Spider's Web: A Pig's Tale
Spider's Web: A Pig's Tale is arguably the 5th worst movie on the face of the Earth. In this movie, which rips off Charlotte's Web, a pampered, fat idiot piglet named Walt eats his mom's pie and says that aliens did it, then he breaks her favorite pot and says that a ghost did it, and then he says that he did his homework but it ate the dog when he really didn't even do it. Then a snake called Noiman Ja Rahr comes along and tries to take Walt to Viperwood and make him a star, when in reality Ja Rahr is really just too much of a jew to spend $5 on bacon. So they tried to give it a moral, but it was really just a failed money-making scheme.

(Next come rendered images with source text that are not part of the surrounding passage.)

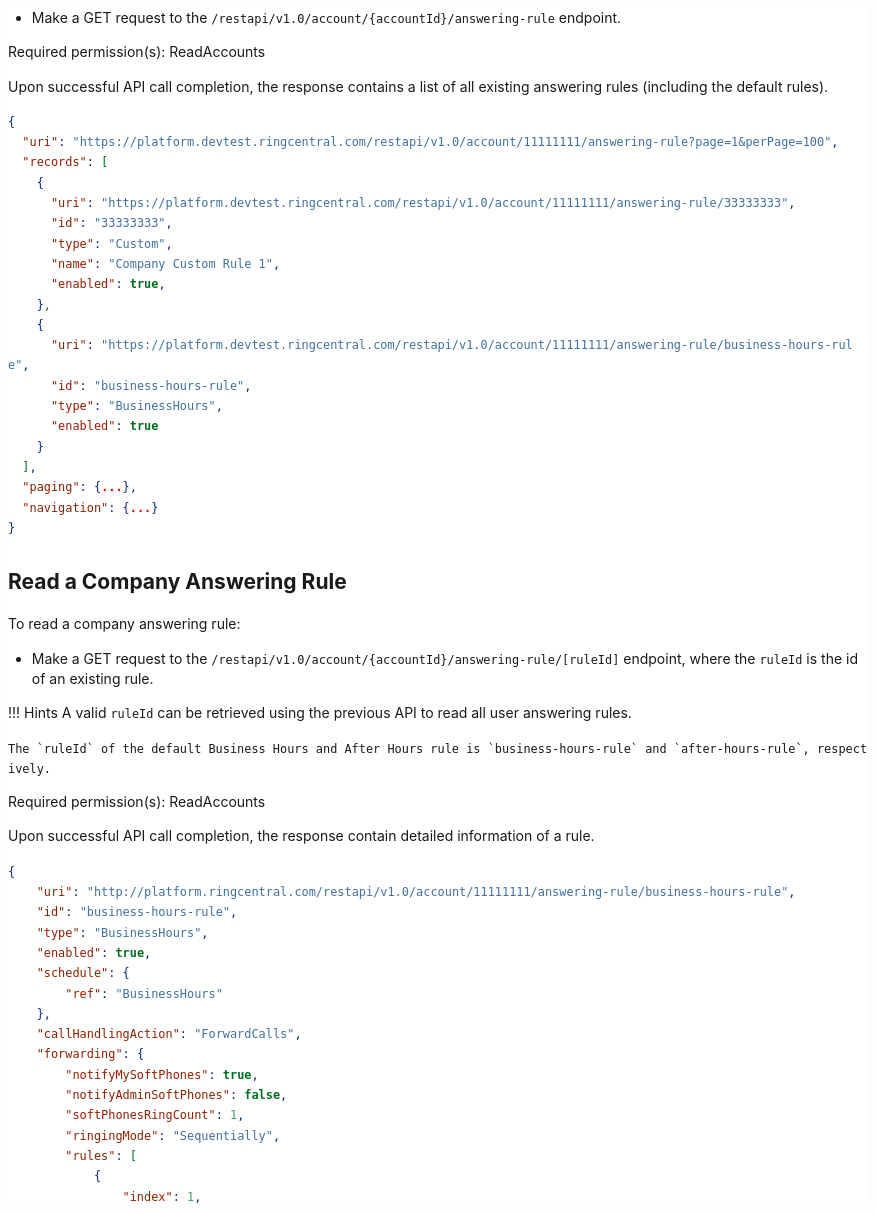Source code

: * Make a GET request to the `/restapi/v1.0/account/{accountId}/answering-rule` endpoint.

Required permission(s): ReadAccounts

Upon successful API call completion, the response contains a list of all existing answering rules (including the default rules).

```json hl_lines="6 13", linenums="1"
{
  "uri": "https://platform.devtest.ringcentral.com/restapi/v1.0/account/11111111/answering-rule?page=1&perPage=100",
  "records": [
    {
      "uri": "https://platform.devtest.ringcentral.com/restapi/v1.0/account/11111111/answering-rule/33333333",
      "id": "33333333",
      "type": "Custom",
      "name": "Company Custom Rule 1",
      "enabled": true,
    },
    {
      "uri": "https://platform.devtest.ringcentral.com/restapi/v1.0/account/11111111/answering-rule/business-hours-rule",
      "id": "business-hours-rule",
      "type": "BusinessHours",
      "enabled": true
    }
  ],
  "paging": {...},
  "navigation": {...}
}
```

## Read a Company Answering Rule

To read a company answering rule:

* Make a GET request to the `/restapi/v1.0/account/{accountId}/answering-rule/[ruleId]` endpoint, where the `ruleId` is the id of an existing rule.

!!! Hints
    A valid `ruleId` can be retrieved using the previous API to read all user answering rules.

    The `ruleId` of the default Business Hours and After Hours rule is `business-hours-rule` and `after-hours-rule`, respectively.

Required permission(s): ReadAccounts

Upon successful API call completion, the response contain detailed information of a rule.
```json
{
    "uri": "http://platform.ringcentral.com/restapi/v1.0/account/11111111/answering-rule/business-hours-rule",
    "id": "business-hours-rule",
    "type": "BusinessHours",
    "enabled": true,
    "schedule": {
        "ref": "BusinessHours"
    },
    "callHandlingAction": "ForwardCalls",
    "forwarding": {
        "notifyMySoftPhones": true,
        "notifyAdminSoftPhones": false,
        "softPhonesRingCount": 1,
        "ringingMode": "Sequentially",
        "rules": [
            {
                "index": 1,
```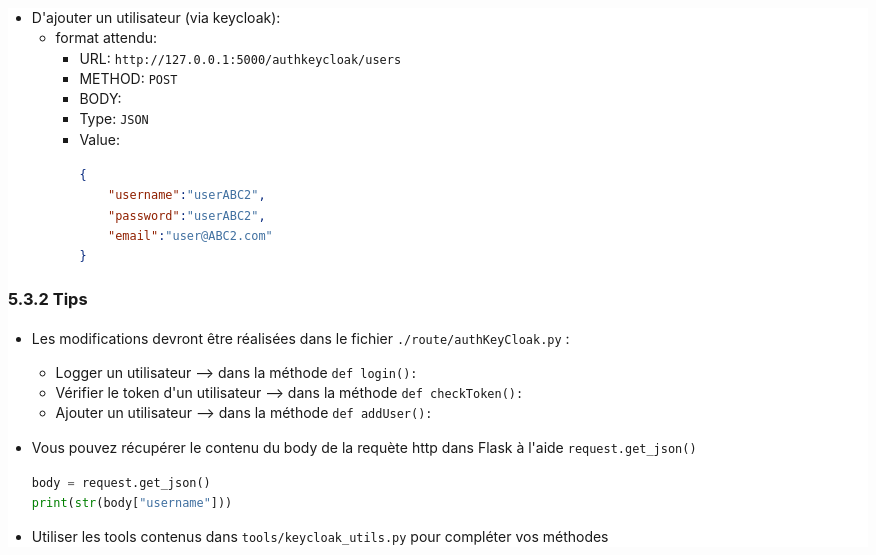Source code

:- D'ajouter un utilisateur (via keycloak):
    - format attendu:
        - URL: ```http://127.0.0.1:5000/authkeycloak/users```
        - METHOD: ```POST```
        - BODY:
        - Type: ```JSON```
        - Value:
            ```JSON
            {
	            "username":"userABC2",
	            "password":"userABC2",
	            "email":"user@ABC2.com"
            }
            ```

### 5.3.2 Tips
 - Les modifications devront être réalisées dans le fichier ```./route/authKeyCloak.py``` :
    - Logger un utilisateur --> dans la méthode ```def login():```
    - Vérifier le token d'un utilisateur --> dans la méthode ```def checkToken():```
    - Ajouter un utilisateur --> dans la méthode ```def addUser():```

 - Vous pouvez récupérer le contenu du body de la requète http dans Flask à l'aide ```request.get_json()```
    ```python
    body = request.get_json()
    print(str(body["username"]))

    ```
 - Utiliser les tools contenus dans  ```tools/keycloak_utils.py``` pour compléter vos méthodes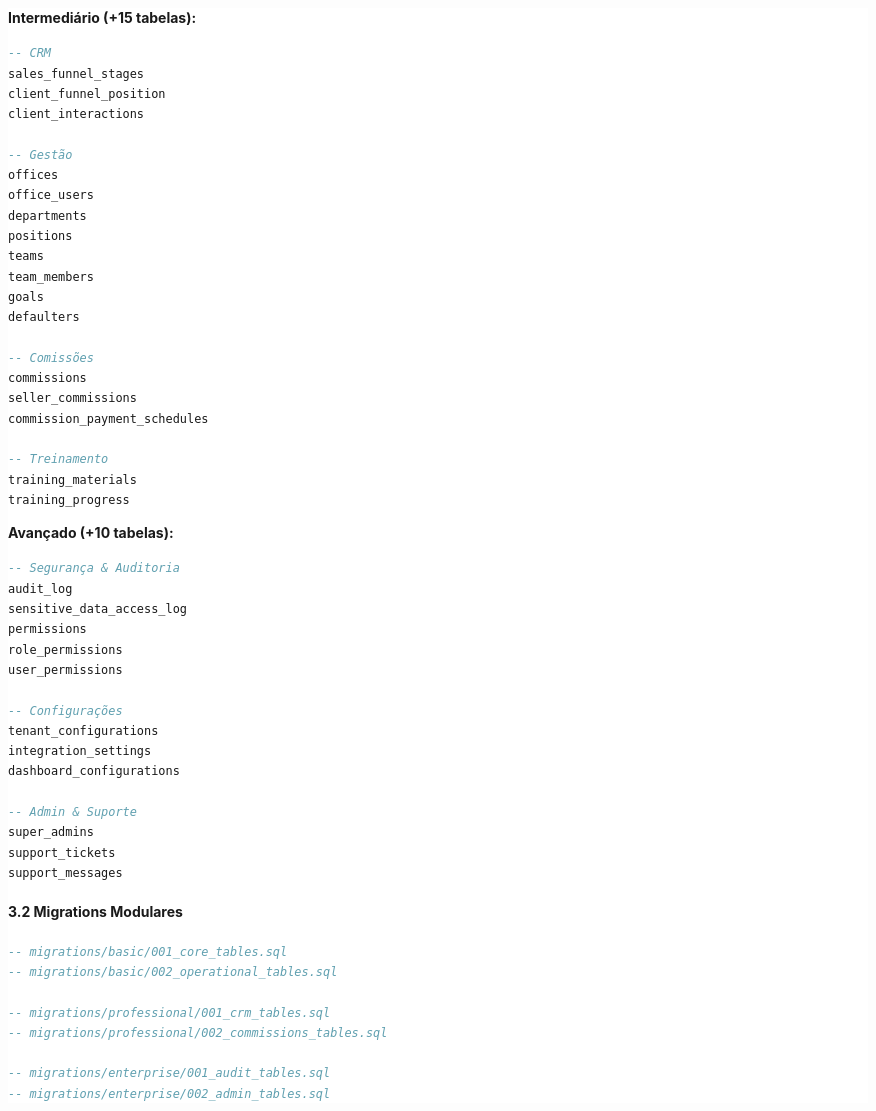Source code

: **Intermediário (+15 tabelas):**
```sql
-- CRM
sales_funnel_stages
client_funnel_position
client_interactions

-- Gestão
offices
office_users
departments
positions
teams
team_members
goals
defaulters

-- Comissões
commissions
seller_commissions
commission_payment_schedules

-- Treinamento
training_materials
training_progress
```

**Avançado (+10 tabelas):**
```sql
-- Segurança & Auditoria
audit_log
sensitive_data_access_log
permissions
role_permissions
user_permissions

-- Configurações
tenant_configurations
integration_settings
dashboard_configurations

-- Admin & Suporte
super_admins
support_tickets
support_messages
```

#### 3.2 Migrations Modulares

```sql
-- migrations/basic/001_core_tables.sql
-- migrations/basic/002_operational_tables.sql

-- migrations/professional/001_crm_tables.sql
-- migrations/professional/002_commissions_tables.sql

-- migrations/enterprise/001_audit_tables.sql
-- migrations/enterprise/002_admin_tables.sql
```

If you want to see this fuck-heap of a piece of shit movie without having to pay money for it (not like you would actually want to) just go here: The Worst Movies Ever - Spider's Web: A Pig's Tale (Part 1/5). Watch only with extreme caution, if you dare dare.
The severely mentally handicapped creator of the movie, Michael Schelp, spent a whopping $1,025 trillion making the movie and edited it with Windows Movie Maker. He wrote the script in five minutes but spent another three years revising it, to make sure there were enough fart jokes and racist remarks by the horse in the movie. When asked about the value of the movie, considering the universal hatred of his previous ones, he said "durrrrrrr" continuously for approximately 1 hour before finally saying "I don't know."
Everybody hated it; it scored 0% at Rotten Tomatoes with an average rating of -100 percent approval. Roger Ebert formed an angry mob and they all attacked Michael Schelp, who screamed like a baby, shat himself, tried to run away, and later killed himself. The only person ever to give this movie a rating above 0% was a retarded whore who hadn't actually seen the movie and was too stupid to even comprehend it even if she had seen it. In fact, she rated it 100% on her Rotten Tomatoes account. Then she got suspended from YouTube because she clicked the like button when the video clearly stated "Do NOT click the thumbs up button", because only someone stupider than children who play Cunt of Diarrhea could like this movie. Later, the angry mob found out where she lived and killed her. Currently, users on MySpace will murder anyone who attempts to disgrace the site by uploading parts of this video. When they are through, they return to their Britney Spears videos with a wary eye, prepared to lash out upon the next unfortunate n00b who dares upload even a small potion of the movie without accompanying commentary about how much it sucks.
In October of 2006, a woman who was in attendance at an early screening began to throw up and violently shake, apparently suffering from a stroke. At the hospital she exclaimed "I'll never laugh again!" and she is currently undergoing extensive therapy. Michael Schelp is being sued for "Extensive emotional damage". Also following the early screening of the movie, a riot broke out, and several people were severely injured.
For others attending the early screening, the movie was not received, yes, it was not received. Besides those that put a suicide pill in their drinks before seeing the movie, all others left their cinemas in disgust after watching the first joke. We do not have closure on what the certain joke was, but we have an estimate that it involved one of the following: The pig being blown up, a TV coming to life and attempting to eat him and his friends, a fart joke involving "methane gas" emitted by cows, something racist the horse said, or something racist the horse did.
The movie ended up costing $41,300 trillion dollars to make, Schelp having added an extra 40,275 trillion for the horse's fart jokes and racist remarks, and I stole all the profits the movie gained. As the talking Bender doll would say: "Bite my shiny metal ass, Michael Schelp!"
It was latter proven that the movie was so mindbogglingly bad that it was released Direct-to-DVD by The Asylum under the disguise Spark Plug Entertainment. An IMDb user review describes it best: "You'd Rather Receive Oral Sex From A Piranha Than Watch This Piece Of Painful Crap!" Another review also states that it "Makes Delgo look like Toy Story 3 or Doogal Look Like How To Train Your Dragon". And yet another also called it "The Disaster Movie of Animation". Many others think of it as being to Charlotte's Web what The Oogieloves in the Big Balloon Adventure is to Teletubbies: A completely crappy knock-off of a popular kids' show/movie/book. So if you're thinking that it can't be that bad, it indeed can, and it is. Don't believe me? See for yourself!
The movie broke the record for the biggest box office bomb, and managed to be even worse than the Super Mario Bros. live-action movie. It's still the lowest rated, most hated movie of all times on all of Rotten Tomatoes. (they gave The Oogieloves 27% from critics, and 65% from the audience).
48 minutes of a pure, absolute lack of music. There was no soundtrack: it is all a lie.